> [Stated goal 1] Identify every line in the records below that contains the word "depth", and copy each of those lines in full.

> [Passage to read]
------------------------------

Title
Land Bank of the Philippines vs. Court of Appeals
Case
G.R. No. 128557
Decision Date
Dec 29, 1999
Landowner Jose Pascual contested DAR's land valuation under agrarian reform. PARAD ruled in his favor, but LBP refused payment. SC upheld PARAD's jurisdiction, ordered LBP to pay, but removed 6% compounded interest.

Case Summary (G.R. No. 128557)

Statutory and Regulatory Framework

The valuation of rice and corn lands under P.D. No. 27 and E.O. No. 228 followed a formula prescribed by E.O. No. 228, where land value is computed as two and one-half (2.5) x AGP x Government Support Price (GSP). Under E.O. No. 228, the AGP is determined in accordance with DAR issuances, including DAR Memorandum Circular No. 26, series of 1973. Compensation to the landowner is financed through LBP pursuant to P.D. No. 251, and final and judicial determination of just compensation remains relevant to the constitutional guarantee of just compensation.

Jurisdictional provisions were also central. LBP relied on Section 12(b) of P.D. No. 946 to assert that determination of total production and value for P.D. 27 lands remained exclusively cognizable by the Secretary of Agrarian Reform. LBP further invoked E.O. No. 229 and R.A. No. 6657 to argue that valuation should not be within DARAB’s adjudicatory power in cases under P.D. No. 27. The Court, in addressing the mandamus issue, treated the controlling question as whether the valuation decision became final and whether LBP had a legal duty to pay once it agreed to the valuation under the law governing LBP’s role.

Parcel Facts and OLT Valuation under E.O. No. 228

Pascual’s three parcels were placed under OLT. Parcel 1 (TCT No. 16655) covered an area of 149,852 square meters as surveyed by the DAR, but the actual transferred area was estimated at 102,229 square meters and classified as unirrigated lowland rice. Parcel 2 (TCT No. 16654) covered 123,043 square meters as surveyed by the DAR, with an actual transferred area estimated at 85,381 square meters and classified as cornland. Parcel 3 (TCT No. 16653) covered 192,590 square meters as surveyed, with actual transferred area estimated at 161,338 square meters and classified as irrigated lowland rice.

------------------------------

> [Stated goal 2] Return the stretch of the case summary above from "Pascual’s three parcels" through "as irrigated lowland rice.", copied word for word.

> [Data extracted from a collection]

------------------------------

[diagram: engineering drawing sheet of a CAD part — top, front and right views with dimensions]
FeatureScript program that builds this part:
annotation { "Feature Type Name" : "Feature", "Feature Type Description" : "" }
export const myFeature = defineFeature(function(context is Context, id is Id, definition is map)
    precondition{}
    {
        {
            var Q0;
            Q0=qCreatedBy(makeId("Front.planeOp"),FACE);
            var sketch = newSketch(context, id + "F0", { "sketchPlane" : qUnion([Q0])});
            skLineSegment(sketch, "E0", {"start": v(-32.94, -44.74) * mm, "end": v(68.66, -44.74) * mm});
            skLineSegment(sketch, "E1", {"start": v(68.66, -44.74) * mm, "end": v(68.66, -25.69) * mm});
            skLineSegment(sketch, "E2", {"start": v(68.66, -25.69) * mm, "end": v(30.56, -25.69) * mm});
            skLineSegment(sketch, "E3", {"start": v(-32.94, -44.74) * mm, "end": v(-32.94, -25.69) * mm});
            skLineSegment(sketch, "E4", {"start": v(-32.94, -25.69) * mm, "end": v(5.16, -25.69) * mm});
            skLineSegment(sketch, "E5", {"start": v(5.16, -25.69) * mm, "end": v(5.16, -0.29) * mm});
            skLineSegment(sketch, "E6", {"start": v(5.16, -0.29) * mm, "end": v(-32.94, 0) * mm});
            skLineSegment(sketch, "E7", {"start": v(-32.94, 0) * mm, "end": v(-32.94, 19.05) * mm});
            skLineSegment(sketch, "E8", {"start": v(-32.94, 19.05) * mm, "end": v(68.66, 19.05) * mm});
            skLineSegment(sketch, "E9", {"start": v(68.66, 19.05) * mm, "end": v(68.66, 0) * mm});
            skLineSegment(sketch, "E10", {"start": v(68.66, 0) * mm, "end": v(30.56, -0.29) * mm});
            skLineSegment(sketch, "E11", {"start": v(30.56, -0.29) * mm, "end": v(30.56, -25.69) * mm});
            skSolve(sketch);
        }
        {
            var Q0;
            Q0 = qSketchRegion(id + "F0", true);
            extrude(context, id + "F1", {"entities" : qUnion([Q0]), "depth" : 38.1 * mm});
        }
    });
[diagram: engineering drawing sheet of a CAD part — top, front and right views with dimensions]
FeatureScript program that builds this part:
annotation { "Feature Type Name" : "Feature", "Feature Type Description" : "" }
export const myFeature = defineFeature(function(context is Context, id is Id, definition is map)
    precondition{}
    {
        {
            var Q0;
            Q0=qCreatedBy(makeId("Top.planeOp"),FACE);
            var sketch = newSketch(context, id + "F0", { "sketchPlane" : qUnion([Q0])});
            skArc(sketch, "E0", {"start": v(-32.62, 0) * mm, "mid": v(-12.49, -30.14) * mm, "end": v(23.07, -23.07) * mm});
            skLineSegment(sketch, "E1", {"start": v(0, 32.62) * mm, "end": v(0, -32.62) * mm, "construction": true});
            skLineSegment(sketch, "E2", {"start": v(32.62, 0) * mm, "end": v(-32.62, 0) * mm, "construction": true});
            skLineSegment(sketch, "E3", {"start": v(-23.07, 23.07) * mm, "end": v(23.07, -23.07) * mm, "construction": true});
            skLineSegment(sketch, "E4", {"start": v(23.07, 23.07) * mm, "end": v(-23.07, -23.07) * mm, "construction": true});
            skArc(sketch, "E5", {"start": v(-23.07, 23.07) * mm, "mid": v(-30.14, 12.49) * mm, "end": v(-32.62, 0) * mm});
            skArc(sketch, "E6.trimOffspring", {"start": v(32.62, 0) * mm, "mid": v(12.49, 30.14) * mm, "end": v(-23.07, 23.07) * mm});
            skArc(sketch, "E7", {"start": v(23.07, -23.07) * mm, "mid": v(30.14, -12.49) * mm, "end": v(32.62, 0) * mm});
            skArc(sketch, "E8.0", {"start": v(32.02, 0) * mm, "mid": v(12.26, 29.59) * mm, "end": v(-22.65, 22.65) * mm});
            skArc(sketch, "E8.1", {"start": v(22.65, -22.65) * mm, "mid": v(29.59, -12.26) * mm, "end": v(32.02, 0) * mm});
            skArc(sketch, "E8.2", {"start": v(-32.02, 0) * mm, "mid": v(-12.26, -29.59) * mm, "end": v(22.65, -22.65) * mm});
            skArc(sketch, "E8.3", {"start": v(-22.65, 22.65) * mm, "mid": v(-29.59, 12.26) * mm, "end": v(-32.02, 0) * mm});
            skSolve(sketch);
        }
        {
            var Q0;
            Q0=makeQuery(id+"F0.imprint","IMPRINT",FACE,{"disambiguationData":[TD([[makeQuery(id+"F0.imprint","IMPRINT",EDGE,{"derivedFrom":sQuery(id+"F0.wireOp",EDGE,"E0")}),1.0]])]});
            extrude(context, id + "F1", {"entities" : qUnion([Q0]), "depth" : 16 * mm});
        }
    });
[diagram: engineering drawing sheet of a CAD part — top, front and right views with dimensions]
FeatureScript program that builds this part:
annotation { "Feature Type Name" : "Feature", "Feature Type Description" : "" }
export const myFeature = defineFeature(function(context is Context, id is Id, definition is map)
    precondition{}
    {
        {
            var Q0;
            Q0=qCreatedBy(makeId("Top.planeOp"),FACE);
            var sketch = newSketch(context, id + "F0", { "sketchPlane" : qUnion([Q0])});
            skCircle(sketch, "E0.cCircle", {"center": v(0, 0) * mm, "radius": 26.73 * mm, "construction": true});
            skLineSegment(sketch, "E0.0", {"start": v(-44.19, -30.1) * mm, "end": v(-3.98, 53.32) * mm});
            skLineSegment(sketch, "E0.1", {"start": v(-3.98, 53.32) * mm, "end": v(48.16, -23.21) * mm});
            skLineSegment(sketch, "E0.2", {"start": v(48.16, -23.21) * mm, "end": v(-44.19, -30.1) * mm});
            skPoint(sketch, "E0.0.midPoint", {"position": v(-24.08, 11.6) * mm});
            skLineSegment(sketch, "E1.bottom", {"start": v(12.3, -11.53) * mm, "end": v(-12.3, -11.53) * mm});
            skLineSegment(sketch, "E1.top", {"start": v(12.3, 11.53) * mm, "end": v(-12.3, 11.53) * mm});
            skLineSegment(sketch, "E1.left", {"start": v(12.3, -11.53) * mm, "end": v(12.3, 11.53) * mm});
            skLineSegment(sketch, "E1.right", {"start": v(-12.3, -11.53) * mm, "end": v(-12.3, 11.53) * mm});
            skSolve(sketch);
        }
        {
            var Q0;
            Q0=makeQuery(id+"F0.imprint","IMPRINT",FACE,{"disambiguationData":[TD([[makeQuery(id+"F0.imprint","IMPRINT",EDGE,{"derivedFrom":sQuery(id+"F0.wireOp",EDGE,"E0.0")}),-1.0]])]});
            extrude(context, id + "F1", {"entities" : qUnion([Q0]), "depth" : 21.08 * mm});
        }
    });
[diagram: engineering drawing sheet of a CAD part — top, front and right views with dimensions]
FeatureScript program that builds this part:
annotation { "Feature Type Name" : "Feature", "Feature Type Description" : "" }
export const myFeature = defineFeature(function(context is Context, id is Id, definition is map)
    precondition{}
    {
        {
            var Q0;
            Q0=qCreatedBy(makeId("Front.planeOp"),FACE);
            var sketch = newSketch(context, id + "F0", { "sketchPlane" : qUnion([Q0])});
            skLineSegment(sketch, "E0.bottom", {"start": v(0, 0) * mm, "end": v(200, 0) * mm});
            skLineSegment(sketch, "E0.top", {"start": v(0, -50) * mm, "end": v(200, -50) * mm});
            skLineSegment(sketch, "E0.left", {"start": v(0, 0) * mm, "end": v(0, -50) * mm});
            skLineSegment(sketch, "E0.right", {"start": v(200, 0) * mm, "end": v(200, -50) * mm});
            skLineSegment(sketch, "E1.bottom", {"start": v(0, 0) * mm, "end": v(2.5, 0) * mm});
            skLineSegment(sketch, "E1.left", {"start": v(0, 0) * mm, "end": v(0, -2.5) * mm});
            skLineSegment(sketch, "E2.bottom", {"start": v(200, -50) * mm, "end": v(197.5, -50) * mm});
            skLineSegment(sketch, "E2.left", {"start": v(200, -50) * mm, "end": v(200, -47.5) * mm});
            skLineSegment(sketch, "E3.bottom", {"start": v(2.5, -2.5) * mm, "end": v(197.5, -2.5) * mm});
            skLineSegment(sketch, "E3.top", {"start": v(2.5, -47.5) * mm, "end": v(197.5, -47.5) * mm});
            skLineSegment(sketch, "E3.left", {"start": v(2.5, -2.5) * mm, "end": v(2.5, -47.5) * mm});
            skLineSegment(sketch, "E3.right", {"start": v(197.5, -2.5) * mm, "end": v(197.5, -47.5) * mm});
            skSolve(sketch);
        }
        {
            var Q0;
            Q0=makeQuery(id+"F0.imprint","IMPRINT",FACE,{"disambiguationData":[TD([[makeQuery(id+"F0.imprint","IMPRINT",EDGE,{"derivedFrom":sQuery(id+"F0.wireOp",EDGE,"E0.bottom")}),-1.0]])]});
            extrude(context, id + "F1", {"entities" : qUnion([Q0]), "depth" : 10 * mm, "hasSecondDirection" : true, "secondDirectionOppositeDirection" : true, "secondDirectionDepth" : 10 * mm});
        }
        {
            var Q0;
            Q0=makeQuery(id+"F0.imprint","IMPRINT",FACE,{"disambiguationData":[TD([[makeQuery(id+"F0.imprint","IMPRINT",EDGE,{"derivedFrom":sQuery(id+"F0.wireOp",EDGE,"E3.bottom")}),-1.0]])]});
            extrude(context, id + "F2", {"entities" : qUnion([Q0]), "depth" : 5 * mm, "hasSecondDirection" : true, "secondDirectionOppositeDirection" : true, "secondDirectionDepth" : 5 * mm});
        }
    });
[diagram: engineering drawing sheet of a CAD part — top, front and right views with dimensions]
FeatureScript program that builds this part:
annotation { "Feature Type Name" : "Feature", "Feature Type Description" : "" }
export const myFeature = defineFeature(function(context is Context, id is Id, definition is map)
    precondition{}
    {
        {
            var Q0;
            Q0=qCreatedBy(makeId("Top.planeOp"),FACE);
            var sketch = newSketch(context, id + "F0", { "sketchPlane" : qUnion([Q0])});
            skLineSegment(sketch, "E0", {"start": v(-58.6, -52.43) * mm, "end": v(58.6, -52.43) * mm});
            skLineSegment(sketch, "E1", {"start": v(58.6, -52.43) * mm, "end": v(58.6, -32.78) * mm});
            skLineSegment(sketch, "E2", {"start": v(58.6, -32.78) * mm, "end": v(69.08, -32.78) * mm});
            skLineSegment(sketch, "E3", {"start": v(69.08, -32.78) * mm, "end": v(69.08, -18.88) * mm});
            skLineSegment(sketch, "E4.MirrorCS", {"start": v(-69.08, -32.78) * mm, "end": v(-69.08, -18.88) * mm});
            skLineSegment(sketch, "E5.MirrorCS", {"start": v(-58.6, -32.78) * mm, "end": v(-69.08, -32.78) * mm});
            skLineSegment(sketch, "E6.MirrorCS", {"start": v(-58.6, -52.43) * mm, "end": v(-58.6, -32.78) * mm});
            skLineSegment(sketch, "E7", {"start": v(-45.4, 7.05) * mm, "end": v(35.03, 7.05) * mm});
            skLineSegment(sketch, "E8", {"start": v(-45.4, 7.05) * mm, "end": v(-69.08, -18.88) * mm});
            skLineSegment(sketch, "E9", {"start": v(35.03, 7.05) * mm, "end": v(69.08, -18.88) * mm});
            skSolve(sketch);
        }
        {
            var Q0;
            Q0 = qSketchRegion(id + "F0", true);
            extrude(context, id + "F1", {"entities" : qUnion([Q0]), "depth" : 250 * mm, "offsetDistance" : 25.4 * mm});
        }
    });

------------------------------

> [Task answer 1]
            extrude(context, id + "F1", {"entities" : qUnion([Q0]), "depth" : 38.1 * mm});
            extrude(context, id + "F1", {"entities" : qUnion([Q0]), "depth" : 16 * mm});
            extrude(context, id + "F1", {"entities" : qUnion([Q0]), "depth" : 21.08 * mm});
            extrude(context, id + "F1", {"entities" : qUnion([Q0]), "depth" : 10 * mm, "hasSecondDirection" : true, "secondDirectionOppositeDirection" : true, "secondDirectionDepth" : 10 * mm});
            extrude(context, id + "F2", {"entities" : qUnion([Q0]), "depth" : 5 * mm, "hasSecondDirection" : true, "secondDirectionOppositeDirection" : true, "secondDirectionDepth" : 5 * mm});
            extrude(context, id + "F1", {"entities" : qUnion([Q0]), "depth" : 250 * mm, "offsetDistance" : 25.4 * mm});

> [Task answer 2]
Pascual’s three parcels were placed under OLT. Parcel 1 (TCT No. 16655) covered an area of 149,852 square meters as surveyed by the DAR, but the actual transferred area was estimated at 102,229 square meters and classified as unirrigated lowland rice. Parcel 2 (TCT No. 16654) covered 123,043 square meters as surveyed by the DAR, with an actual transferred area estimated at 85,381 square meters and classified as cornland. Parcel 3 (TCT No. 16653) covered 192,590 square meters as surveyed, with actual transferred area estimated at 161,338 square meters and classified as irrigated lowland rice.